Demnach hat Indiens Zivilluftfahrtministerium die DGCA seit Mitte 2025 wiederholt wegen des Umgangs mit Interessenkonflikten im Zusammenhang mit Verwandten von Behördenmitarbeitern bei Airlines konfrontiert. Ein Fall habe dabei auch Air India betroffen.
Ein DGCA-Dokument vom Januar fasst die Bedenken des Ministeriums zusammen: "Die DGCA war nicht in der Lage, den möglichen Einfluss ihrer Mitarbeiter auf die Anstellung oder Vermittlung von Verwandten, Familienangehörigen oder Angehörigen wirksam zu verhindern oder zu steuern." Ob das Ministerium weitere Schritte plant, geht aus den Dokumenten nicht hervor.
Nach den Unterlagen hatten mit Stand 31. Januar dieses Jahres 51 DGCA-Mitarbeiter insgesamt 59 in der Branche beschäftigte Verwandte offengelegt. Ein Jahr zuvor waren es 33 Mitarbeiter mit 41 offengelegten Verwandten gewesen. Die betroffenen Angehörigen arbeiteten unter anderem bei Indigo, Air India, Akasa Air und Airbus India sowie bei Flugschulen und Flughafenbetreibern.
Behörde unter zusätzlichem Druck
Die Vorwürfe treffen die DGCA zu einem heiklen Zeitpunkt. Die Behörde beaufsichtigt einen der am schnellsten wachsenden Luftfahrtmärkte der Welt und kämpft zugleich mit Personalmangel – nach einem Jahr verschärfter Kontrolle infolge des Absturzes einer Air-India-Boeing-787-Dreamliner, weiterer Sicherheitsmängel bei Air India sowie Betriebsstörungen bei Indiens größter Airline Indigo.
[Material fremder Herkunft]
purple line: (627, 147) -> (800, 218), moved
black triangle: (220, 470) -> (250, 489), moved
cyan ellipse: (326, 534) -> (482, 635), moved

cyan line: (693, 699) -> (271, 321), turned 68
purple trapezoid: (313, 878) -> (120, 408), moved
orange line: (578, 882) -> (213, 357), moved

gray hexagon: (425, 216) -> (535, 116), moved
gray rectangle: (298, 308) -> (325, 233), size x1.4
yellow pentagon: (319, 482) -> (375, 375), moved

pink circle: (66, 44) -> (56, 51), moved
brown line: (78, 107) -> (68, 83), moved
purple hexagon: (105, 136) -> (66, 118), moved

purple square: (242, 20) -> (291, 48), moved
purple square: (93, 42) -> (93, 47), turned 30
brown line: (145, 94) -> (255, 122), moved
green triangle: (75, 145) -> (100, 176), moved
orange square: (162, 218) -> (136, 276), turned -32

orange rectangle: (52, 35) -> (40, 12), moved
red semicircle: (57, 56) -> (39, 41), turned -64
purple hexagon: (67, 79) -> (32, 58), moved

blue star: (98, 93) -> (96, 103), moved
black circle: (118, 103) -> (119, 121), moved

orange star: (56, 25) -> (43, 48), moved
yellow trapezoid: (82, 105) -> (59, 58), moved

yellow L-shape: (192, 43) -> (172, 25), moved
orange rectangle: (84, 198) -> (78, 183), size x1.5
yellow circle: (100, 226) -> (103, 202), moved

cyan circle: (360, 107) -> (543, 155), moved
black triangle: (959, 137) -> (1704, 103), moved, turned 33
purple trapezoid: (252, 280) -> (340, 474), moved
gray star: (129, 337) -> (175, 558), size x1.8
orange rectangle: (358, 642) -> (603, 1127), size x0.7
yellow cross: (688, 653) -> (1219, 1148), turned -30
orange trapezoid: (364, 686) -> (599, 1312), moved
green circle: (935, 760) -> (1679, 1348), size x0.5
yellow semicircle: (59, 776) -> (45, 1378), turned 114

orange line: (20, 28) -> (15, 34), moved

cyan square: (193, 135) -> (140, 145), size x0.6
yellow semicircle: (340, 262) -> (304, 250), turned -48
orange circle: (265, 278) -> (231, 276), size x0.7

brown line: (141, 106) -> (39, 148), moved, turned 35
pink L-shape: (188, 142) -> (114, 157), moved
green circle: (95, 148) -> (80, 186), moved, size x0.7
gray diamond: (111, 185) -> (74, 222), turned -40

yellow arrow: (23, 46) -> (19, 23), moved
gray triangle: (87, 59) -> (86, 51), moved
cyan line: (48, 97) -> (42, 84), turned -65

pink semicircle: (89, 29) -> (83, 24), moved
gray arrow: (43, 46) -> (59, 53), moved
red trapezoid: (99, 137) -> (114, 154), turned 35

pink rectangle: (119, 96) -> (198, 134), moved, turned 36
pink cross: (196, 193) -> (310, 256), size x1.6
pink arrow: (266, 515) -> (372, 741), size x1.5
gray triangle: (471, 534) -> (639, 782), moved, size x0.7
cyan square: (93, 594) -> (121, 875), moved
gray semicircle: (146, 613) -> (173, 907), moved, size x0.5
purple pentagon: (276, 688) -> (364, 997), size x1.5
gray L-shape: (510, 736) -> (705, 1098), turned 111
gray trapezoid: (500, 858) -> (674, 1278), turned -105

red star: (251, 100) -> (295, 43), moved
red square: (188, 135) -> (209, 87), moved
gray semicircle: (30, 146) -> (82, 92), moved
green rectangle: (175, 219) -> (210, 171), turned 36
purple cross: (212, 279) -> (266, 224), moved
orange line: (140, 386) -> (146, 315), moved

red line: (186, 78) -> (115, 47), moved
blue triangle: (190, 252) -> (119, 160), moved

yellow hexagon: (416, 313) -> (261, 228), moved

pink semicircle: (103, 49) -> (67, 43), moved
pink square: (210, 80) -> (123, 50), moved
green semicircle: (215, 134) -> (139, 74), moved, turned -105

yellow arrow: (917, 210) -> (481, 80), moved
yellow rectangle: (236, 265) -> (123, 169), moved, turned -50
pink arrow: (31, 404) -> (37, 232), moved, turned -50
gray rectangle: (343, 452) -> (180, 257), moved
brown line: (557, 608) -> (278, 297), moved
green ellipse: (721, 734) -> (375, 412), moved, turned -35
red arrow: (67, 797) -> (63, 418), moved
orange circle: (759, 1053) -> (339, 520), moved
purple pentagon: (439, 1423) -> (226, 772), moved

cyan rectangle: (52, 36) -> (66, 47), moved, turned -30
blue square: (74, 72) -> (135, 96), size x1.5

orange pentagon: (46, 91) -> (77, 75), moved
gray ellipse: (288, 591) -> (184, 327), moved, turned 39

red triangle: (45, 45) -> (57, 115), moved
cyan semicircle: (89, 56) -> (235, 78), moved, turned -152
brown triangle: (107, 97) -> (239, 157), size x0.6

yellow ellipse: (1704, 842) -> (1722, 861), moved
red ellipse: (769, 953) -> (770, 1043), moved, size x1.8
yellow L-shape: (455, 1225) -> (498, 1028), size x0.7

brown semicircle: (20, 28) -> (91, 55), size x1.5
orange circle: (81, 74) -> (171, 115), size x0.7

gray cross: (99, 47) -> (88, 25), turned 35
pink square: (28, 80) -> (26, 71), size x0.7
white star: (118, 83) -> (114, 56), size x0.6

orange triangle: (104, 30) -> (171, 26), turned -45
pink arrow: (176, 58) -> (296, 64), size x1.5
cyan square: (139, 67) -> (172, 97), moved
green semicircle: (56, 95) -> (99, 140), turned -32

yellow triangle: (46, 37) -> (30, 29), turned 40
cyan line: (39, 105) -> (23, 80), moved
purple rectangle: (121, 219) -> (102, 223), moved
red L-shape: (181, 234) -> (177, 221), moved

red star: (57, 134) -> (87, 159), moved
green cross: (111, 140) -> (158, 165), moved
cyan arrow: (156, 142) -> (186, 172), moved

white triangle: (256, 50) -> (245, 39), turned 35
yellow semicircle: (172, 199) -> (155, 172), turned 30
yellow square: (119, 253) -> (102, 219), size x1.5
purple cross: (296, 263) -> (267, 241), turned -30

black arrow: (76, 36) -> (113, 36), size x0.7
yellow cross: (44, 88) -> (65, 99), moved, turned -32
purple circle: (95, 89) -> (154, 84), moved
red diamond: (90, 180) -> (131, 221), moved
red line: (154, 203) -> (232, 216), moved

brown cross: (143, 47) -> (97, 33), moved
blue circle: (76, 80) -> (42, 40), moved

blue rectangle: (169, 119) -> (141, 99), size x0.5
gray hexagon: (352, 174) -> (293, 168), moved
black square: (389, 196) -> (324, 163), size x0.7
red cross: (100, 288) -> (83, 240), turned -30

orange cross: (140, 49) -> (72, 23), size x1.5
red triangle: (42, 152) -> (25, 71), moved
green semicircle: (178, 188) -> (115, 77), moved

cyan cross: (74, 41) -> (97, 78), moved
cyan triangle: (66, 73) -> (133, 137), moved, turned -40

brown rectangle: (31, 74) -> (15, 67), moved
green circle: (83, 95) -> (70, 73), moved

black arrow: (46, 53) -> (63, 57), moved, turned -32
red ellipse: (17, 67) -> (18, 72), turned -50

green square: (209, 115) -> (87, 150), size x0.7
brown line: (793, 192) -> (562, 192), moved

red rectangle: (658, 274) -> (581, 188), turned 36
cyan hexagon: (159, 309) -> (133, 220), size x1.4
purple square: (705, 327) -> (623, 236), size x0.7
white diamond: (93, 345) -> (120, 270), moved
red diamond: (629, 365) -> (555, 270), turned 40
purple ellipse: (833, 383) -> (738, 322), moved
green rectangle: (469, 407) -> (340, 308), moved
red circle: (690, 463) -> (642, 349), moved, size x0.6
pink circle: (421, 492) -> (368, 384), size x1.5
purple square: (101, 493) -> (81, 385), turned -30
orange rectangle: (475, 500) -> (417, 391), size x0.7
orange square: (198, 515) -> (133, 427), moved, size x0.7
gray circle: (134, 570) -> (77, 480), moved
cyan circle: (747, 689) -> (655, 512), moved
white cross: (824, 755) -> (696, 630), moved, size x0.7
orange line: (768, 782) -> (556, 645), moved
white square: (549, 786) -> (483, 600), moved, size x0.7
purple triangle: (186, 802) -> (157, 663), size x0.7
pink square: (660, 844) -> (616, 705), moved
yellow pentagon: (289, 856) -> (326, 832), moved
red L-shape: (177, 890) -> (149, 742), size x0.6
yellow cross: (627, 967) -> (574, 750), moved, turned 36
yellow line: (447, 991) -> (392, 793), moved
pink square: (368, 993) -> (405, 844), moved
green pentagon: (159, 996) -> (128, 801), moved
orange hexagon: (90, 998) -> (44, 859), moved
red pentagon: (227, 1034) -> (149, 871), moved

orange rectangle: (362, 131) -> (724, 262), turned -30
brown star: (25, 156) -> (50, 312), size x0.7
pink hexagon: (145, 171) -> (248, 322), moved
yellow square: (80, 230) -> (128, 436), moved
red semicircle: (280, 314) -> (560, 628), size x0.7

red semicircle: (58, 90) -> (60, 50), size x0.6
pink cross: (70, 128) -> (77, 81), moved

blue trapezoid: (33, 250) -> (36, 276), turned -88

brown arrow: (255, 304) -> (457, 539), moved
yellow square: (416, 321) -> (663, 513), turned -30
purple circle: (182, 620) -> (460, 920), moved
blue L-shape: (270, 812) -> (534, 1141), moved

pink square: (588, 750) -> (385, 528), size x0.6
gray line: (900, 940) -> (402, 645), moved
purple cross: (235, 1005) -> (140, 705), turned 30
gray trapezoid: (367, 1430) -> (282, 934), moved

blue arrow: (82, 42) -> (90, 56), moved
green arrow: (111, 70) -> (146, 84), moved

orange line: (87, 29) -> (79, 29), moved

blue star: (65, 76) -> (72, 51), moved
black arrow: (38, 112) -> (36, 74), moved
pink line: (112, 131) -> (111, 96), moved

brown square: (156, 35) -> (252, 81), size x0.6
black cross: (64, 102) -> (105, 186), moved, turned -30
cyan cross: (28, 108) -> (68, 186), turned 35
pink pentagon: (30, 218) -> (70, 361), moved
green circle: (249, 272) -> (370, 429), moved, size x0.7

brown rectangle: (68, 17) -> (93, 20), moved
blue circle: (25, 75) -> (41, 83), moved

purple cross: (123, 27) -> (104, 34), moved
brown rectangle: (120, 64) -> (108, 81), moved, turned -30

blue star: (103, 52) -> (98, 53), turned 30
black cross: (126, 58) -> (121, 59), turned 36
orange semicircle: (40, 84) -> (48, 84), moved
Zusätzlich läuft gegen die DGCA eine Ermittlung der Bundespolizei, nachdem einem ihrer Mitarbeiter Bestechlichkeit vorgeworfen wurde. In den kommenden Monaten steht zudem eine turnusmäßige Sicherheitsprüfung durch die amerikanische Luftfahrtbehörde FAA an.
Ministerium, DGCA und die betroffenen Unternehmen reagierten nicht auf Anfragen von Reuters zur Stellungnahme.